Enhancing Alignment for Unified Multimodal Models via Semantically-Grounded Supervision
This work addresses alignment issues in multimodal AI models, which is an incremental improvement for enhancing the performance of UMMs in tasks like understanding and generation.
The paper tackles the problem of granularity mismatch and supervisory redundancy in Unified Multimodal Models (UMMs) by introducing Semantically-Grounded Supervision (SeGroS), a fine-tuning framework that improves generation fidelity and cross-modal alignment across various UMM architectures, as demonstrated on benchmarks like GenEval, DPGBench, and CompBench.

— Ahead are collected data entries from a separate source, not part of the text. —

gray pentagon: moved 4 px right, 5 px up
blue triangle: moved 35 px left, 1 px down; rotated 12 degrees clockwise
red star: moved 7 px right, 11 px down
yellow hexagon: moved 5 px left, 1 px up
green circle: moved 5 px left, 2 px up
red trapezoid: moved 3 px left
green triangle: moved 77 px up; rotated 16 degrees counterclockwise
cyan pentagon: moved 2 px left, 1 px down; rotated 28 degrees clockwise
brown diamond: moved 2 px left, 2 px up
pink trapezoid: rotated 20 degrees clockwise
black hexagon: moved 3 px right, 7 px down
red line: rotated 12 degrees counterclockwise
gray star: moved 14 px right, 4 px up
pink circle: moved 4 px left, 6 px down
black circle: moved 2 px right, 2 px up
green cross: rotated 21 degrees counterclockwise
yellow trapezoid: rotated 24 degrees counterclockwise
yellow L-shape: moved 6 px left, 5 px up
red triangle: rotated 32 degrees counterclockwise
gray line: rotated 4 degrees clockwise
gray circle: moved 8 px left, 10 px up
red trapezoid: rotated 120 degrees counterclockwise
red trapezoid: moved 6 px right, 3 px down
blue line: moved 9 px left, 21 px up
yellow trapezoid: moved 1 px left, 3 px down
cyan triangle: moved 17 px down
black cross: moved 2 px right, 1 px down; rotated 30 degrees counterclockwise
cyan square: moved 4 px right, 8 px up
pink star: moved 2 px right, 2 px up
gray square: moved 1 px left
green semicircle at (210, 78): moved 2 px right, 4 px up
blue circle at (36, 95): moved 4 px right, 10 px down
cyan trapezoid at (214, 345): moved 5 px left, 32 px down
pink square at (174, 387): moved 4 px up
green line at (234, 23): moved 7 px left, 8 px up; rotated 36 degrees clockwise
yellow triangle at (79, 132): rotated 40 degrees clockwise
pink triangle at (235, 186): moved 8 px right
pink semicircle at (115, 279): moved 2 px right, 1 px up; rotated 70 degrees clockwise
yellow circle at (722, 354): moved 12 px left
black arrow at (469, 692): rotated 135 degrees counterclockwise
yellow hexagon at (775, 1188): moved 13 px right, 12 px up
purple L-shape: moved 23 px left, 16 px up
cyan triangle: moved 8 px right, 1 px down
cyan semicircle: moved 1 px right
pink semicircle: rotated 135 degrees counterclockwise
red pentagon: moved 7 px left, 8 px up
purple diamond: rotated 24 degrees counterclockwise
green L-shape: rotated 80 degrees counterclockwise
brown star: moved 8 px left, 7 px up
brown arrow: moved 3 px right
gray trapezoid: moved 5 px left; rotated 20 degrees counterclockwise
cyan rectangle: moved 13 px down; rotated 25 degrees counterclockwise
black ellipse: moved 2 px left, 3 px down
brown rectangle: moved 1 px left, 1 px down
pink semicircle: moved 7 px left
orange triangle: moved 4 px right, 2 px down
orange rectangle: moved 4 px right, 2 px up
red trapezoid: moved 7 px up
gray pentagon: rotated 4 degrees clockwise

Unified Multimodal Models (UMMs) have emerged as a promising paradigm that integrates multimodal understanding and generation within a unified modeling framework. However, current generative training paradigms suffer from inherent limitations. We present Semantically-Grounded Supervision (SeGroS), a fine-tuning framework designed to resolve the granularity mismatch and supervisory redundancy in UMMs. At its core, we propose a novel visual grounding map to construct two complementary supervision signals. First, we formulate semantic Visual Hints to compensate for the sparsity of text prompts. Second, we generate a semantically-grounded Corrupted Input to explicitly enhance the supervision of masking-based UMMs by restricting the reconstruction loss to core text-aligned regions. Extensive evaluations on GenEval, DPGBench, and CompBench demonstrate that SeGroS significantly improves generation fidelity and cross-modal alignment across various UMM architectures.